Only one portion of the data is to be written out: from the line bearing "Yes just like inheritance." through the line bearing "- Just like inheritance.". Write it exactly as it appears.
START Task data
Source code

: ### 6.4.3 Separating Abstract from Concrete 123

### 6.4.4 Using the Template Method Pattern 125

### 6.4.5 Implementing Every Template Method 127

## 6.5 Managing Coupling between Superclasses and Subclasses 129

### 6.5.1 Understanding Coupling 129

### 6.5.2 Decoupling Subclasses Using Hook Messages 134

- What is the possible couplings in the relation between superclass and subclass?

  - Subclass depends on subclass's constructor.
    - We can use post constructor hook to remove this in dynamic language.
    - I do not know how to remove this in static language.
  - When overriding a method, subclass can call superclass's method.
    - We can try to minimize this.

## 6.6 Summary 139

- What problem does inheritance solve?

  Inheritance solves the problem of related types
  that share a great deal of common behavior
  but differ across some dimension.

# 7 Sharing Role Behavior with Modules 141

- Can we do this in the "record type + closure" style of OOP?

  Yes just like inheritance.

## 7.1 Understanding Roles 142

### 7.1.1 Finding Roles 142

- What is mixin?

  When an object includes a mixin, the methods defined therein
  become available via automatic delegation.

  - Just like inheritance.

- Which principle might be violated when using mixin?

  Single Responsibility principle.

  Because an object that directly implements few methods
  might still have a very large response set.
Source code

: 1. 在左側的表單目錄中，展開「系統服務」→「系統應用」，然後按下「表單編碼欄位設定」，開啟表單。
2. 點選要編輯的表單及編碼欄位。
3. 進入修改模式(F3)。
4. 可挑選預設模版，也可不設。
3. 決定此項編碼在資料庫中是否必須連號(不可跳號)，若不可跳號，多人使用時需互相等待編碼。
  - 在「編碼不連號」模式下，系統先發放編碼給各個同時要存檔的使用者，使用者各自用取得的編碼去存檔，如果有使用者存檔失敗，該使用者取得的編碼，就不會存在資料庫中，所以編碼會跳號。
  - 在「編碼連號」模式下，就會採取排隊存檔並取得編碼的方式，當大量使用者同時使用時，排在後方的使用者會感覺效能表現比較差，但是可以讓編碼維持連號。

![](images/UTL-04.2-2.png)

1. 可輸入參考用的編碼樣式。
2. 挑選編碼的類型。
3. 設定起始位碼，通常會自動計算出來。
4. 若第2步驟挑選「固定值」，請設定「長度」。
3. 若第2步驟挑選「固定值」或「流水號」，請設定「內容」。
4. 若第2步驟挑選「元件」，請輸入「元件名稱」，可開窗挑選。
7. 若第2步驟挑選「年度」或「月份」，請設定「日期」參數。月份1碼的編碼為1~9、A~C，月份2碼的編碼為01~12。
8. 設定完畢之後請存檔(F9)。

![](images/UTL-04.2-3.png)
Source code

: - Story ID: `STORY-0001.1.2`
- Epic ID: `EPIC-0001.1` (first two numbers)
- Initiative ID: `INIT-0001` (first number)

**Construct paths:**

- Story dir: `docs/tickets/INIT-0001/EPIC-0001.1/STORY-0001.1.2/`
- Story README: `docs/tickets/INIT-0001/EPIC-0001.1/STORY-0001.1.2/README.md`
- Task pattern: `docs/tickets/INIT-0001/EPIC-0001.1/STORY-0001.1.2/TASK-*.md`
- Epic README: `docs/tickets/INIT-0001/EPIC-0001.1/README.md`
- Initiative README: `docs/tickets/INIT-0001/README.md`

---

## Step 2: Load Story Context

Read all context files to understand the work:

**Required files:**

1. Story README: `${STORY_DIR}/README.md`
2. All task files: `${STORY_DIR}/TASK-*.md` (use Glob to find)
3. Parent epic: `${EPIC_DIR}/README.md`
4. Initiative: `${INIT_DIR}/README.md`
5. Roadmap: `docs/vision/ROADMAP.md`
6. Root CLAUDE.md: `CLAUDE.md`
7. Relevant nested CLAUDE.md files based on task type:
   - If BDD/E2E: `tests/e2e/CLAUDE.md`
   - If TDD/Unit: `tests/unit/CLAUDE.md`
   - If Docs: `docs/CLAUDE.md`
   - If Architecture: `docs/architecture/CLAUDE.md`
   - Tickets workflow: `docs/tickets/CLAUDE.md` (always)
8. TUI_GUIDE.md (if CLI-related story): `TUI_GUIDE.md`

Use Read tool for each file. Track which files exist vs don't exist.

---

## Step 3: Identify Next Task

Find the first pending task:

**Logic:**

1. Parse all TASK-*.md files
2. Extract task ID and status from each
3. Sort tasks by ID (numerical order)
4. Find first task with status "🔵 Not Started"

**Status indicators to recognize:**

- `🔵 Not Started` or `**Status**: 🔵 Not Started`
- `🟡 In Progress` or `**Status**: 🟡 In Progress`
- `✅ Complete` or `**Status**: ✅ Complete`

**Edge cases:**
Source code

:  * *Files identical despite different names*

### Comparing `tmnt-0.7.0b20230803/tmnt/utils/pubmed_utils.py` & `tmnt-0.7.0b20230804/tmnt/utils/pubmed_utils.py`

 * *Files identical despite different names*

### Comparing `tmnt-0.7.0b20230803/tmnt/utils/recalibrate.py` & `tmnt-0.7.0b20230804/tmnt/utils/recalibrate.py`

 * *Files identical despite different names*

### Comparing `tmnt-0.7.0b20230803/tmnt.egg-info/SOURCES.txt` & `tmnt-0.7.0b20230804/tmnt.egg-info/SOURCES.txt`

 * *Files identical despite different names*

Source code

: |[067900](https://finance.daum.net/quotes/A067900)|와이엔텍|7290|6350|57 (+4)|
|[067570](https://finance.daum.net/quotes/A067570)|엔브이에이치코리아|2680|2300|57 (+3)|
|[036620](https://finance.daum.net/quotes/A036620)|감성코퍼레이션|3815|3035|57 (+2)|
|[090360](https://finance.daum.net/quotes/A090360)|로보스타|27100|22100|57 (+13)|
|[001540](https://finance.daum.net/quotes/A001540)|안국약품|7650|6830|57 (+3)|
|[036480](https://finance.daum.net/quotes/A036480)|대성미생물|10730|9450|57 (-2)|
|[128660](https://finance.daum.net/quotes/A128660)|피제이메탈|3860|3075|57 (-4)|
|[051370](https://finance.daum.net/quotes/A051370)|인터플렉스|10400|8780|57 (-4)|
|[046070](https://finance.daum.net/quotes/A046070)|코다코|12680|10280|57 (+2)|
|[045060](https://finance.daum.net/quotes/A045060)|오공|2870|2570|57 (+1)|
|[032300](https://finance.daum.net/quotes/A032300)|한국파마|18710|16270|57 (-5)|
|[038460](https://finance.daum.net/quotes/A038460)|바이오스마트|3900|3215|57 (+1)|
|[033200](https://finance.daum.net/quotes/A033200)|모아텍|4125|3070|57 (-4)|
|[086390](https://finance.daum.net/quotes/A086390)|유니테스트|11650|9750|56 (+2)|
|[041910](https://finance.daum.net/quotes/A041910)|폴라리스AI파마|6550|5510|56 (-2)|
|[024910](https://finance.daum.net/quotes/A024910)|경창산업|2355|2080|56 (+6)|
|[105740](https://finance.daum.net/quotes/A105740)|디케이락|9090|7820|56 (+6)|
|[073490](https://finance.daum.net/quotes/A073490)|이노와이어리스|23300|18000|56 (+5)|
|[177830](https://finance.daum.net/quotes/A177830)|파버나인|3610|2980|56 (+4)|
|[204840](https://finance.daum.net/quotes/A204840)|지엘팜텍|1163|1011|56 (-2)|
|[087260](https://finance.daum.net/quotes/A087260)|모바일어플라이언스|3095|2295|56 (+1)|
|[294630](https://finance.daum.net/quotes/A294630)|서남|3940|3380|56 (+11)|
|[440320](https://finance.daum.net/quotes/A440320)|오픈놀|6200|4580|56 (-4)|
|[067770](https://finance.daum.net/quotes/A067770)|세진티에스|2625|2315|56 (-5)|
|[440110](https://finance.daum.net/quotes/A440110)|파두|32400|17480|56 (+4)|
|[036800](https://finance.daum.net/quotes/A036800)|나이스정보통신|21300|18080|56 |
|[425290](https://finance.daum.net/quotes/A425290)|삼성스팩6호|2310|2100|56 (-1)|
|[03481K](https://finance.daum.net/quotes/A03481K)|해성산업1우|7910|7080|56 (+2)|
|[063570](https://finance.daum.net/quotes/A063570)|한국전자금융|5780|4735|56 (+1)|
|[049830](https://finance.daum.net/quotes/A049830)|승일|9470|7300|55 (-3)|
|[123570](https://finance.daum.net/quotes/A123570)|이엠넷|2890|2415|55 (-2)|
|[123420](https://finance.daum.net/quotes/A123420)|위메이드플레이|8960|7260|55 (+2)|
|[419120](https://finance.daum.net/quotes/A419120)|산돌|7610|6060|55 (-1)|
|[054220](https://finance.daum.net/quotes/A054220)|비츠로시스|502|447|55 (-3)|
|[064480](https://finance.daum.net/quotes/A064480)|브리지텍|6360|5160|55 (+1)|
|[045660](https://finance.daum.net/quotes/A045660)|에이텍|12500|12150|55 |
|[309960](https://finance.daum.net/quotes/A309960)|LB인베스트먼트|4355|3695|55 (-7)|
END Task data
**Expected answer**
  Yes just like inheritance.

## 7.1 Understanding Roles 142

### 7.1.1 Finding Roles 142

- What is mixin?

  When an object includes a mixin, the methods defined therein
  become available via automatic delegation.

  - Just like inheritance.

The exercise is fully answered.